▸ Exercise brief: Transcribe every entry verbatim; omit pictures.

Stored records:
☆ ☆ ☆ ☆ ☆

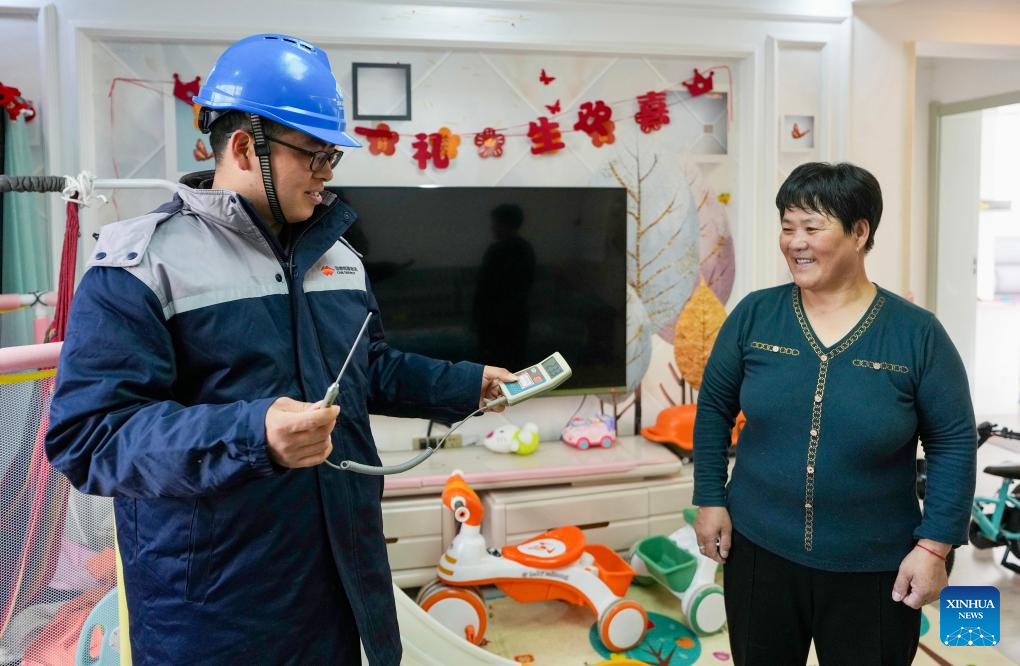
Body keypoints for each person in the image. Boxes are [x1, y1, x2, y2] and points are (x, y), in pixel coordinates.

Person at [44, 34, 515, 665]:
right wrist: (253, 434)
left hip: (344, 586)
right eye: (314, 156)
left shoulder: (338, 258)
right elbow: (91, 437)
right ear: (244, 147)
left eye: (331, 160)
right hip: (217, 616)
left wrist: (465, 385)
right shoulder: (138, 268)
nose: (326, 177)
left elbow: (366, 368)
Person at [692, 162, 976, 665]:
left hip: (875, 566)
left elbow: (952, 443)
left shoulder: (918, 334)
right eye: (786, 226)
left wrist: (934, 548)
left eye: (811, 227)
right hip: (759, 552)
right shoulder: (756, 316)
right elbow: (714, 407)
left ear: (860, 231)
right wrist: (711, 497)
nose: (794, 242)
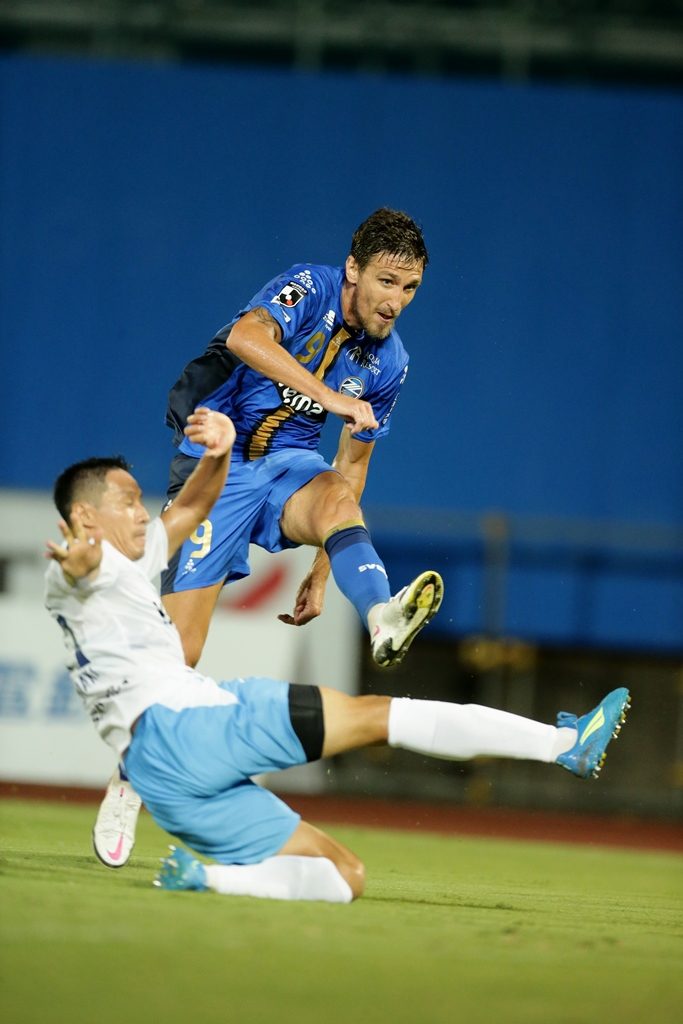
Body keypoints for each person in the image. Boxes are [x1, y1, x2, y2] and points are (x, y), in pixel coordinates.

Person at [45, 413, 631, 903]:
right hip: (194, 727)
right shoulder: (77, 571)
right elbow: (81, 568)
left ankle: (205, 879)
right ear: (85, 517)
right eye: (126, 501)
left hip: (164, 779)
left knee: (344, 877)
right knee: (380, 716)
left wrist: (219, 453)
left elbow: (192, 507)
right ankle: (562, 745)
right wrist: (79, 561)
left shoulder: (135, 560)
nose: (141, 511)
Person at [160, 207, 443, 672]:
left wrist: (321, 569)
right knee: (176, 654)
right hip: (215, 464)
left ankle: (380, 615)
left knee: (336, 495)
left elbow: (353, 464)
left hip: (289, 465)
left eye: (410, 288)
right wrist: (328, 396)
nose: (396, 302)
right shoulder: (309, 286)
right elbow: (245, 337)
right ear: (353, 268)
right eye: (387, 281)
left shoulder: (391, 362)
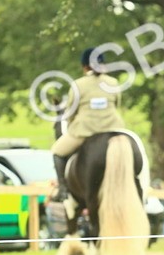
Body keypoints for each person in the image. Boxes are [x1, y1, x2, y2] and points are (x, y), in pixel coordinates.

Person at [50, 47, 127, 201]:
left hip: (85, 130)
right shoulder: (113, 82)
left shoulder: (78, 85)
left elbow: (70, 113)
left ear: (84, 66)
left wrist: (72, 125)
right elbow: (117, 104)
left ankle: (63, 189)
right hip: (113, 129)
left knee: (57, 152)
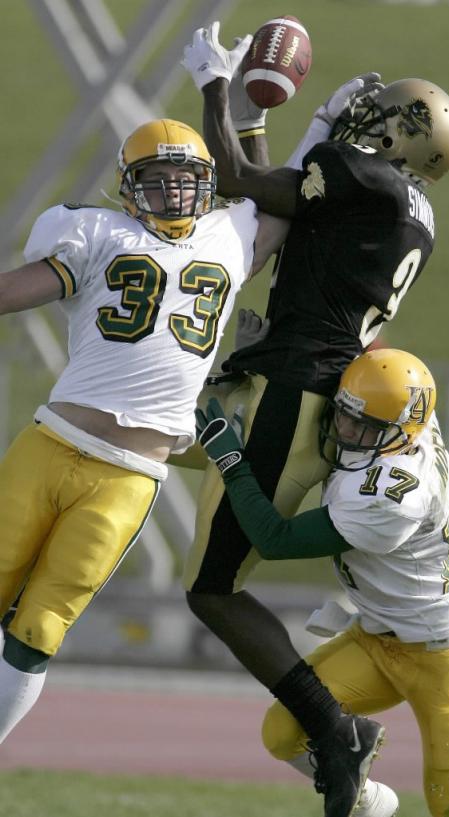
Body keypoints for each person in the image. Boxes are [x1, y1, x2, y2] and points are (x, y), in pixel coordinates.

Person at [180, 21, 449, 817]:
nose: (364, 119)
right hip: (305, 383)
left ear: (399, 134)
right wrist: (288, 127)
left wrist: (214, 82)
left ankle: (335, 734)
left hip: (291, 390)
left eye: (383, 115)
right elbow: (289, 198)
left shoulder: (357, 177)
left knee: (212, 592)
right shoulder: (406, 209)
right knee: (154, 428)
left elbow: (240, 179)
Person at [0, 117, 287, 745]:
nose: (174, 193)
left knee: (41, 628)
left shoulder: (230, 237)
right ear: (128, 187)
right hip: (52, 444)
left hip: (130, 476)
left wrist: (268, 115)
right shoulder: (97, 231)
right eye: (156, 180)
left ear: (208, 185)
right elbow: (17, 290)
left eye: (186, 180)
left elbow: (277, 198)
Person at [195, 347, 449, 817]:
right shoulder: (410, 421)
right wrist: (271, 346)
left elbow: (275, 539)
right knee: (283, 733)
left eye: (365, 427)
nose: (347, 431)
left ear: (399, 435)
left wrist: (233, 463)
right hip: (374, 640)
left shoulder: (393, 496)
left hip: (444, 651)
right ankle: (370, 803)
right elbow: (372, 359)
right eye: (346, 415)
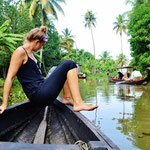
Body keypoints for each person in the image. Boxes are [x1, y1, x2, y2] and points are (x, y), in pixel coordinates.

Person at [0, 26, 98, 114]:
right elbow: (10, 78)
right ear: (37, 42)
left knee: (59, 69)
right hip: (38, 95)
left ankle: (67, 98)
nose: (40, 48)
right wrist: (5, 104)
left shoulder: (32, 55)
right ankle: (78, 103)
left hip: (42, 89)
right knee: (69, 63)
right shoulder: (20, 51)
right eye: (41, 45)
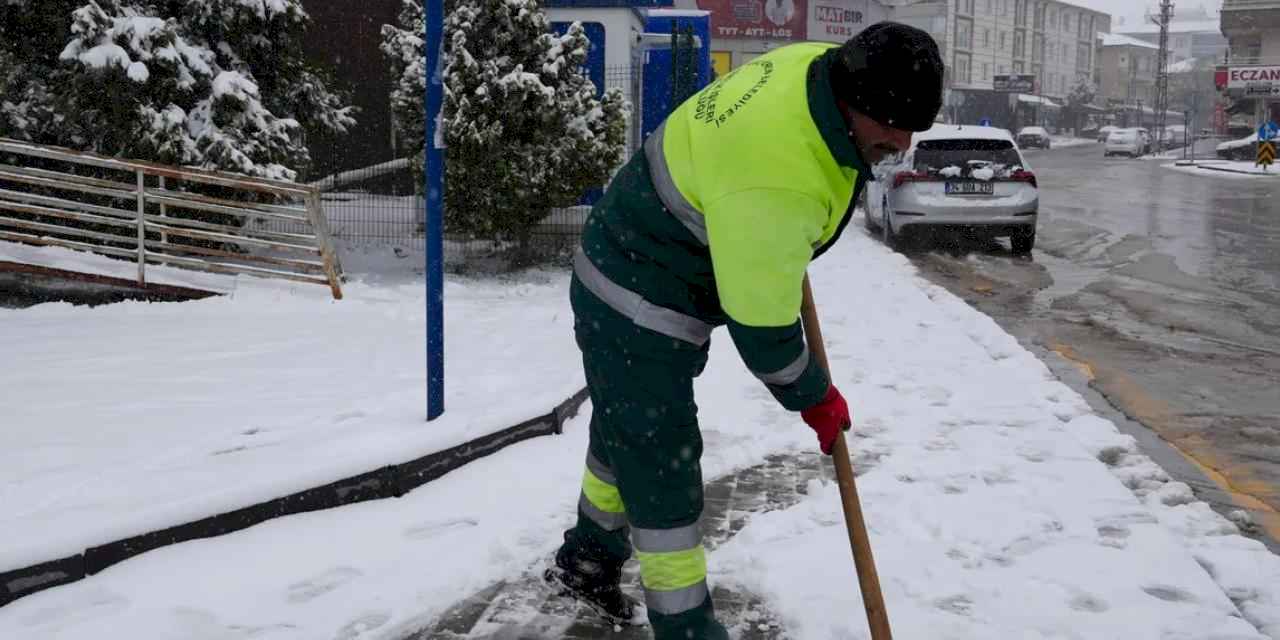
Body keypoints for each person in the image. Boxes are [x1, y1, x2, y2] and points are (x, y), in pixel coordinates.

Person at [544, 22, 944, 640]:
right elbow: (764, 332)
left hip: (642, 257)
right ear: (852, 98)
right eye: (891, 123)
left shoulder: (820, 68)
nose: (902, 140)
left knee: (624, 430)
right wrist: (814, 396)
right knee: (661, 469)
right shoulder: (776, 174)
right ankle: (686, 626)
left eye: (915, 126)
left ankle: (588, 559)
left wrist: (783, 238)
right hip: (635, 294)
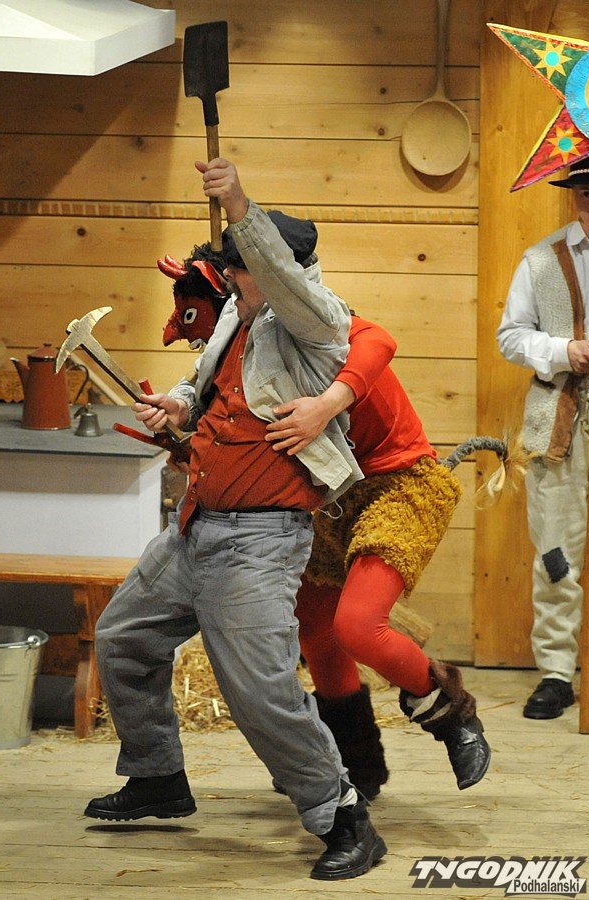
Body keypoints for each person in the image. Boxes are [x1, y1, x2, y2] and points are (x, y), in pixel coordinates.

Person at [85, 157, 387, 882]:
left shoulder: (316, 319)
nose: (231, 277)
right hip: (196, 526)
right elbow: (207, 383)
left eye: (242, 266)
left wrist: (241, 205)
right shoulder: (236, 314)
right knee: (123, 638)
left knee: (260, 692)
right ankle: (157, 777)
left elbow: (284, 280)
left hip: (260, 540)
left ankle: (342, 815)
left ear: (281, 270)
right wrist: (178, 404)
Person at [156, 249, 495, 801]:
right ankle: (356, 765)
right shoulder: (234, 350)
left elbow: (377, 339)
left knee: (358, 625)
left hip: (396, 483)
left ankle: (452, 714)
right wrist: (182, 434)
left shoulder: (312, 324)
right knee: (315, 629)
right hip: (325, 496)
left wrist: (329, 402)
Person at [497, 155, 589, 720]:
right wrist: (562, 351)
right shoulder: (540, 260)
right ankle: (557, 673)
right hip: (559, 417)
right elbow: (511, 336)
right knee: (555, 549)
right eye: (585, 190)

☆ ☆ ☆ ☆ ☆

▸ Written response:
Body keypoints for each person in the image. Boxes are [x1, y1, x2, y2] and points are (x, y), in pixel coordinates.

Person at [44, 34, 515, 665]:
right wrist: (253, 434)
left hip: (344, 586)
right eye: (314, 156)
left shoulder: (338, 258)
right elbow: (91, 437)
right ear: (244, 147)
left eye: (331, 160)
right hip: (217, 616)
left wrist: (465, 385)
right shoulder: (138, 268)
nose: (326, 177)
left elbow: (366, 368)
Person at [692, 162, 976, 665]:
left hip: (875, 566)
left elbow: (952, 443)
left shoulder: (918, 334)
right eye: (786, 226)
left wrist: (934, 548)
left eye: (811, 227)
right hip: (759, 552)
right shoulder: (756, 316)
right elbow: (714, 407)
left ear: (860, 231)
right wrist: (711, 497)
nose: (794, 242)
Body keypoints for each person in the image. Boxes are [x1, y1, x2, y2] and points are (x, y), in pixel coordinates.

Person at [45, 413, 631, 903]:
right hip: (194, 727)
right shoulder: (77, 571)
right elbow: (81, 568)
left ankle: (205, 879)
right ear: (85, 517)
right eye: (126, 501)
left hip: (164, 779)
left knee: (344, 877)
right knee: (380, 716)
left wrist: (219, 453)
left elbow: (192, 507)
right ankle: (562, 745)
right wrist: (79, 561)
left shoulder: (135, 560)
nose: (141, 511)
Person at [160, 207, 443, 672]:
left wrist: (321, 569)
right knee: (176, 654)
right hip: (215, 464)
left ankle: (380, 615)
left knee: (336, 495)
left elbow: (353, 464)
left hip: (289, 465)
left eye: (410, 288)
right wrist: (328, 396)
nose: (396, 302)
right shoulder: (309, 286)
right elbow: (245, 337)
right ear: (353, 268)
right eye: (387, 281)
left shoulder: (391, 362)
Body keypoints for each person in the image. Boxes are [x1, y1, x2, y2] and points are (x, y), in pixel coordinates.

Person at [50, 47, 127, 201]:
left hip: (85, 130)
right shoulder: (113, 82)
left shoulder: (78, 85)
left elbow: (70, 113)
left ear: (84, 66)
left wrist: (72, 125)
right elbow: (117, 104)
left ankle: (63, 189)
right hip: (113, 129)
left knee: (57, 152)
Body keypoints for each person in the image. Boxes are [x1, y1, x2, y2] and points are (x, y), in pixel coordinates.

Person at [180, 21, 449, 817]:
nose: (364, 119)
right hip: (305, 383)
left ear: (399, 134)
right wrist: (288, 127)
left wrist: (214, 82)
left ankle: (335, 734)
left hip: (291, 390)
left eye: (383, 115)
right elbow: (289, 198)
left shoulder: (357, 177)
left knee: (212, 592)
right shoulder: (406, 209)
right knee: (154, 428)
left elbow: (240, 179)
Person at [0, 117, 287, 745]:
nose: (174, 193)
left knee: (41, 628)
left shoulder: (230, 237)
right ear: (128, 187)
right hip: (52, 444)
left hip: (130, 476)
left wrist: (268, 115)
right shoulder: (97, 231)
right eye: (156, 180)
left ear: (208, 185)
right elbow: (17, 290)
left eye: (186, 180)
left elbow: (277, 198)
Person at [195, 347, 449, 817]:
right shoulder: (410, 421)
right wrist: (271, 346)
left elbow: (275, 539)
right knee: (283, 733)
left eye: (365, 427)
nose: (347, 431)
left ear: (399, 435)
left wrist: (233, 463)
right hip: (374, 640)
left shoulder: (393, 496)
left hip: (444, 651)
right ankle: (370, 803)
right elbow: (372, 359)
right eye: (346, 415)
Body keypoints for each person in the image. Boxes are [x1, y1, x2, y2] and points are (x, y), in pixel coordinates.

Person at [0, 26, 98, 114]:
right elbow: (10, 78)
right ear: (37, 42)
left knee: (59, 69)
right hip: (38, 95)
left ankle: (67, 98)
nose: (40, 48)
right wrist: (5, 104)
left shoulder: (32, 55)
right ankle: (78, 103)
left hip: (42, 89)
right knee: (69, 63)
right shoulder: (20, 51)
right eye: (41, 45)
Body keypoints for each person in the image. Boxes are [x1, y1, x2, y2] and points are (x, y), in pixel coordinates.

Person at [544, 22, 944, 640]:
right elbow: (764, 332)
left hip: (642, 257)
right ear: (852, 98)
right eye: (891, 123)
left shoulder: (820, 68)
nose: (902, 140)
left knee: (624, 430)
right wrist: (814, 396)
right knee: (661, 469)
right shoulder: (776, 174)
right ankle: (686, 626)
left eye: (915, 126)
left ankle: (588, 559)
left wrist: (783, 238)
right hip: (635, 294)
Body keypoints for each person in the image. Boxes are [x1, y1, x2, y2] and points are (x, y), in pixel coordinates.

Person at [85, 157, 387, 882]:
left shoulder: (316, 319)
nose: (231, 277)
right hip: (196, 526)
right elbow: (207, 383)
left eye: (242, 266)
left wrist: (241, 205)
right shoulder: (236, 314)
right knee: (123, 638)
left knee: (260, 692)
right ankle: (157, 777)
left elbow: (284, 280)
left hip: (260, 540)
left ankle: (342, 815)
left ear: (281, 270)
right wrist: (178, 404)
Person at [156, 249, 495, 801]:
right ankle: (356, 765)
right shoulder: (234, 350)
left elbow: (377, 339)
left knee: (358, 625)
left hip: (396, 483)
left ankle: (452, 714)
right wrist: (182, 434)
left shoulder: (312, 324)
right knee: (315, 629)
right hip: (325, 496)
left wrist: (329, 402)
Person at [497, 155, 589, 720]:
right wrist: (562, 351)
right shoulder: (540, 260)
right ankle: (557, 673)
right hip: (559, 417)
right elbow: (511, 336)
right knee: (555, 549)
right eye: (585, 190)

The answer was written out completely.